# How to complete this task
Every entry needs to appear again exactly as written below.

# Information provided
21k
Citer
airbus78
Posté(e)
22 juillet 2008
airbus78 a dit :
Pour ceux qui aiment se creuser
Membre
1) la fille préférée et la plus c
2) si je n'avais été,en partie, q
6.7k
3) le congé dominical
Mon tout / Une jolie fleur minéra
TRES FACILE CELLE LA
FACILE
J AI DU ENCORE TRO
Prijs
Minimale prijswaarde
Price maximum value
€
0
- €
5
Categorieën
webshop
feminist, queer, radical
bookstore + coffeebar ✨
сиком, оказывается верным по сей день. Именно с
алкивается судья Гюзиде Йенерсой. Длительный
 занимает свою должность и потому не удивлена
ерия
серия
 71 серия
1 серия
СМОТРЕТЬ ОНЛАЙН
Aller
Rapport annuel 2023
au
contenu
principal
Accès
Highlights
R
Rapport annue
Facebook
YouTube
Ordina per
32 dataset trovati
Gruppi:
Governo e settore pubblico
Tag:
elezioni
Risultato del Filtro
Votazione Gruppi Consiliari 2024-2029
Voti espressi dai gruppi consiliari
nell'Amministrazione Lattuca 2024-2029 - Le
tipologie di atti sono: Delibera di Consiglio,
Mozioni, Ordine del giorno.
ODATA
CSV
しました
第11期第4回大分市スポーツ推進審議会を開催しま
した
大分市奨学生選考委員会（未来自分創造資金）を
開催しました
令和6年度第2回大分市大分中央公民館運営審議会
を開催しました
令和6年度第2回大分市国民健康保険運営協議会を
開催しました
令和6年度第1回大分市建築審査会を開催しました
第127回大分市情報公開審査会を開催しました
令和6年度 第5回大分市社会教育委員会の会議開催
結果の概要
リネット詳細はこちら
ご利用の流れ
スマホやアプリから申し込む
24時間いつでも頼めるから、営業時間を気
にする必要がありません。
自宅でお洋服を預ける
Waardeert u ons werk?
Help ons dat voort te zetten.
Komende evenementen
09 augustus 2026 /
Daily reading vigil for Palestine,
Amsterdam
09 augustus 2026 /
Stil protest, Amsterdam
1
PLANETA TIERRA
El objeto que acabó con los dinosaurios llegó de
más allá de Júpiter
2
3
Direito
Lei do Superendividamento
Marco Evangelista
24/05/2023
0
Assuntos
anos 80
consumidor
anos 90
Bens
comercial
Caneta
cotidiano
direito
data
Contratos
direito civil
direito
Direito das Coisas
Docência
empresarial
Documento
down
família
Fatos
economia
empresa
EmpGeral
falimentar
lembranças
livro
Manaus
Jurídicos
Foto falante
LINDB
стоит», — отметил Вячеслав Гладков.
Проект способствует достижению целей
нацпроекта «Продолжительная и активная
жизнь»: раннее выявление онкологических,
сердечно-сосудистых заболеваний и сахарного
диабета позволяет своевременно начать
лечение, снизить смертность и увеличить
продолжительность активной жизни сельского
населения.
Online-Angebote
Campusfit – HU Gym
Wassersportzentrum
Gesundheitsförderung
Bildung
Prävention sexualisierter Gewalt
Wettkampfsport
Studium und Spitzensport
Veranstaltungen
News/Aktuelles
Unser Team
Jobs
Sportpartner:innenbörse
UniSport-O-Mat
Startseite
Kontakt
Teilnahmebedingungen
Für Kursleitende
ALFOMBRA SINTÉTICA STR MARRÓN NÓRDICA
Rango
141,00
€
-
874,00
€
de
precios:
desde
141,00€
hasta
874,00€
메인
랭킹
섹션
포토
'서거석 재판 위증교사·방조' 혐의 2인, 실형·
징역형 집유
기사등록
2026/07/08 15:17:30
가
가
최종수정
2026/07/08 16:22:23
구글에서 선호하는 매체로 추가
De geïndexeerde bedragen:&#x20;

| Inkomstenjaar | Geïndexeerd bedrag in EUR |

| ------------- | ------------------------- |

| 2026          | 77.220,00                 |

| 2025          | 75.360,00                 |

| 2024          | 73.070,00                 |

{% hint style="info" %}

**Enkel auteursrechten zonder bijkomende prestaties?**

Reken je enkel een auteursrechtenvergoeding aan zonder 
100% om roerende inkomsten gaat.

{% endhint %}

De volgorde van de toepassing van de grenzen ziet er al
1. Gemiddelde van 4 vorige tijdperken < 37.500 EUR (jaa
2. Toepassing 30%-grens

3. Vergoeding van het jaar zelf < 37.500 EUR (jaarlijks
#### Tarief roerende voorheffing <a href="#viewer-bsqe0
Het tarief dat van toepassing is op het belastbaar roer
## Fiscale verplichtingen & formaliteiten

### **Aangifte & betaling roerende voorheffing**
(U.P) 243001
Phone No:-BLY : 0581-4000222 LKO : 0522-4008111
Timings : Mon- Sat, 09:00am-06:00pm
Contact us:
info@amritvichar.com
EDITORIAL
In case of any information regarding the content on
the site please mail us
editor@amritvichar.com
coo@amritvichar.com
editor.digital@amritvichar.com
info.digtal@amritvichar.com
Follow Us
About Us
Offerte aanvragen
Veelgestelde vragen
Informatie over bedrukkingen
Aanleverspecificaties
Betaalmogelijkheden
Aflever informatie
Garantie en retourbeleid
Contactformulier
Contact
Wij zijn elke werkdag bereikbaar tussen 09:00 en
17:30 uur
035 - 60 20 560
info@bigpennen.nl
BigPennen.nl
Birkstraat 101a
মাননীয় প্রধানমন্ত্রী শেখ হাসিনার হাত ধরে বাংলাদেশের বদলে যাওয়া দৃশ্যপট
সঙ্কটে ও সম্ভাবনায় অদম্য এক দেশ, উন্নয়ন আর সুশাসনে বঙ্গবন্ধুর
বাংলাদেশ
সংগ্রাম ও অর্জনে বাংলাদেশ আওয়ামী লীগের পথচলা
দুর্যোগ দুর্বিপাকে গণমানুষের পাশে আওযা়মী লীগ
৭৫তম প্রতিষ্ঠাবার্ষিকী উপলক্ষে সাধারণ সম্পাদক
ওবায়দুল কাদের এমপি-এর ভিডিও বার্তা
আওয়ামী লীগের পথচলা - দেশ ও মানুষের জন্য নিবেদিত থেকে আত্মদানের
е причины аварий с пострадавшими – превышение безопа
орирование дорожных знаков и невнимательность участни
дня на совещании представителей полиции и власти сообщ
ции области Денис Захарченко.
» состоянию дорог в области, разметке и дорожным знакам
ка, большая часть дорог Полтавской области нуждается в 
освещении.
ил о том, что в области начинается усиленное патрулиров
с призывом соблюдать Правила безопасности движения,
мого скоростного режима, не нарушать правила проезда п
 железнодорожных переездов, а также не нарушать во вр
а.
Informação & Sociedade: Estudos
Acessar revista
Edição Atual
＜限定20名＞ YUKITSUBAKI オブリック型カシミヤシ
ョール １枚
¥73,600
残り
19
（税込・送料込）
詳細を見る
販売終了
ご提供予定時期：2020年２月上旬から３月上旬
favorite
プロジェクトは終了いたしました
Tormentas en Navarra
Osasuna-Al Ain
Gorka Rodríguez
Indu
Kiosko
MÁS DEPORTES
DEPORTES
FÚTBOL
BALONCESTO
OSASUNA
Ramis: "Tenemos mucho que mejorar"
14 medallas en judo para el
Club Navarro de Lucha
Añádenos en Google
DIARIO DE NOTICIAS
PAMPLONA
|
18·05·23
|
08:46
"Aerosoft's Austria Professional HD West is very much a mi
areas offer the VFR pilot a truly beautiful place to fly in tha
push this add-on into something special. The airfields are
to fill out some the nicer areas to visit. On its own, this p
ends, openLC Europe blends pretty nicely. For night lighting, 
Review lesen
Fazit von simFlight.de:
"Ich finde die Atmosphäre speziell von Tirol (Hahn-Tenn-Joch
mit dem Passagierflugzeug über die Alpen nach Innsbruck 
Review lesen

# Exercise solution
21k
Citer
airbus78
Posté(e)
22 juillet 2008
airbus78 a dit :
Pour ceux qui aiment se creuser
Membre
1) la fille préférée et la plus c
2) si je n'avais été,en partie, q
6.7k
3) le congé dominical
Mon tout / Une jolie fleur minéra
TRES FACILE CELLE LA
FACILE
J AI DU ENCORE TRO
Prijs
Minimale prijswaarde
Price maximum value
€
0
- €
5
Categorieën
webshop
feminist, queer, radical
bookstore + coffeebar ✨
сиком, оказывается верным по сей день. Именно с
алкивается судья Гюзиде Йенерсой. Длительный
 занимает свою должность и потому не удивлена
ерия
серия
 71 серия
1 серия
СМОТРЕТЬ ОНЛАЙН
Aller
Rapport annuel 2023
au
contenu
principal
Accès
Highlights
R
Rapport annue
Facebook
YouTube
Ordina per
32 dataset trovati
Gruppi:
Governo e settore pubblico
Tag:
elezioni
Risultato del Filtro
Votazione Gruppi Consiliari 2024-2029
Voti espressi dai gruppi consiliari
nell'Amministrazione Lattuca 2024-2029 - Le
tipologie di atti sono: Delibera di Consiglio,
Mozioni, Ordine del giorno.
ODATA
CSV
しました
第11期第4回大分市スポーツ推進審議会を開催しま
した
大分市奨学生選考委員会（未来自分創造資金）を
開催しました
令和6年度第2回大分市大分中央公民館運営審議会
を開催しました
令和6年度第2回大分市国民健康保険運営協議会を
開催しました
令和6年度第1回大分市建築審査会を開催しました
第127回大分市情報公開審査会を開催しました
令和6年度 第5回大分市社会教育委員会の会議開催
結果の概要
リネット詳細はこちら
ご利用の流れ
スマホやアプリから申し込む
24時間いつでも頼めるから、営業時間を気
にする必要がありません。
自宅でお洋服を預ける
Waardeert u ons werk?
Help ons dat voort te zetten.
Komende evenementen
09 augustus 2026 /
Daily reading vigil for Palestine,
Amsterdam
09 augustus 2026 /
Stil protest, Amsterdam
1
PLANETA TIERRA
El objeto que acabó con los dinosaurios llegó de
más allá de Júpiter
2
3
Direito
Lei do Superendividamento
Marco Evangelista
24/05/2023
0
Assuntos
anos 80
consumidor
anos 90
Bens
comercial
Caneta
cotidiano
direito
data
Contratos
direito civil
direito
Direito das Coisas
Docência
empresarial
Documento
down
família
Fatos
economia
empresa
EmpGeral
falimentar
lembranças
livro
Manaus
Jurídicos
Foto falante
LINDB
стоит», — отметил Вячеслав Гладков.
Проект способствует достижению целей
нацпроекта «Продолжительная и активная
жизнь»: раннее выявление онкологических,
сердечно-сосудистых заболеваний и сахарного
диабета позволяет своевременно начать
лечение, снизить смертность и увеличить
продолжительность активной жизни сельского
населения.
Online-Angebote
Campusfit – HU Gym
Wassersportzentrum
Gesundheitsförderung
Bildung
Prävention sexualisierter Gewalt
Wettkampfsport
Studium und Spitzensport
Veranstaltungen
News/Aktuelles
Unser Team
Jobs
Sportpartner:innenbörse
UniSport-O-Mat
Startseite
Kontakt
Teilnahmebedingungen
Für Kursleitende
ALFOMBRA SINTÉTICA STR MARRÓN NÓRDICA
Rango
141,00
€
-
874,00
€
de
precios:
desde
141,00€
hasta
874,00€
메인
랭킹
섹션
포토
'서거석 재판 위증교사·방조' 혐의 2인, 실형·
징역형 집유
기사등록
2026/07/08 15:17:30
가
가
최종수정
2026/07/08 16:22:23
구글에서 선호하는 매체로 추가
De geïndexeerde bedragen:&#x20;

| Inkomstenjaar | Geïndexeerd bedrag in EUR |

| ------------- | ------------------------- |

| 2026          | 77.220,00                 |

| 2025          | 75.360,00                 |

| 2024          | 73.070,00                 |

{% hint style="info" %}

**Enkel auteursrechten zonder bijkomende prestaties?**

Reken je enkel een auteursrechtenvergoeding aan zonder 
100% om roerende inkomsten gaat.

{% endhint %}

De volgorde van de toepassing van de grenzen ziet er al
1. Gemiddelde van 4 vorige tijdperken < 37.500 EUR (jaa
2. Toepassing 30%-grens

3. Vergoeding van het jaar zelf < 37.500 EUR (jaarlijks
#### Tarief roerende voorheffing <a href="#viewer-bsqe0
Het tarief dat van toepassing is op het belastbaar roer
## Fiscale verplichtingen & formaliteiten

### **Aangifte & betaling roerende voorheffing**
(U.P) 243001
Phone No:-BLY : 0581-4000222 LKO : 0522-4008111
Timings : Mon- Sat, 09:00am-06:00pm
Contact us:
info@amritvichar.com
EDITORIAL
In case of any information regarding the content on
the site please mail us
editor@amritvichar.com
coo@amritvichar.com
editor.digital@amritvichar.com
info.digtal@amritvichar.com
Follow Us
About Us
Offerte aanvragen
Veelgestelde vragen
Informatie over bedrukkingen
Aanleverspecificaties
Betaalmogelijkheden
Aflever informatie
Garantie en retourbeleid
Contactformulier
Contact
Wij zijn elke werkdag bereikbaar tussen 09:00 en
17:30 uur
035 - 60 20 560
info@bigpennen.nl
BigPennen.nl
Birkstraat 101a
মাননীয় প্রধানমন্ত্রী শেখ হাসিনার হাত ধরে বাংলাদেশের বদলে যাওয়া দৃশ্যপট
সঙ্কটে ও সম্ভাবনায় অদম্য এক দেশ, উন্নয়ন আর সুশাসনে বঙ্গবন্ধুর
বাংলাদেশ
সংগ্রাম ও অর্জনে বাংলাদেশ আওয়ামী লীগের পথচলা
দুর্যোগ দুর্বিপাকে গণমানুষের পাশে আওযা়মী লীগ
৭৫তম প্রতিষ্ঠাবার্ষিকী উপলক্ষে সাধারণ সম্পাদক
ওবায়দুল কাদের এমপি-এর ভিডিও বার্তা
আওয়ামী লীগের পথচলা - দেশ ও মানুষের জন্য নিবেদিত থেকে আত্মদানের
е причины аварий с пострадавшими – превышение безопа
орирование дорожных знаков и невнимательность участни
дня на совещании представителей полиции и власти сообщ
ции области Денис Захарченко.
» состоянию дорог в области, разметке и дорожным знакам
ка, большая часть дорог Полтавской области нуждается в 
освещении.
ил о том, что в области начинается усиленное патрулиров
с призывом соблюдать Правила безопасности движения,
мого скоростного режима, не нарушать правила проезда п
 железнодорожных переездов, а также не нарушать во вр
а.
Informação & Sociedade: Estudos
Acessar revista
Edição Atual
＜限定20名＞ YUKITSUBAKI オブリック型カシミヤシ
ョール １枚
¥73,600
残り
19
（税込・送料込）
詳細を見る
販売終了
ご提供予定時期：2020年２月上旬から３月上旬
favorite
プロジェクトは終了いたしました
Tormentas en Navarra
Osasuna-Al Ain
Gorka Rodríguez
Indu
Kiosko
MÁS DEPORTES
DEPORTES
FÚTBOL
BALONCESTO
OSASUNA
Ramis: "Tenemos mucho que mejorar"
14 medallas en judo para el
Club Navarro de Lucha
Añádenos en Google
DIARIO DE NOTICIAS
PAMPLONA
|
18·05·23
|
08:46
"Aerosoft's Austria Professional HD West is very much a mi
areas offer the VFR pilot a truly beautiful place to fly in tha
push this add-on into something special. The airfields are
to fill out some the nicer areas to visit. On its own, this p
ends, openLC Europe blends pretty nicely. For night lighting, 
Review lesen
Fazit von simFlight.de:
"Ich finde die Atmosphäre speziell von Tirol (Hahn-Tenn-Joch
mit dem Passagierflugzeug über die Alpen nach Innsbruck 
Review lesen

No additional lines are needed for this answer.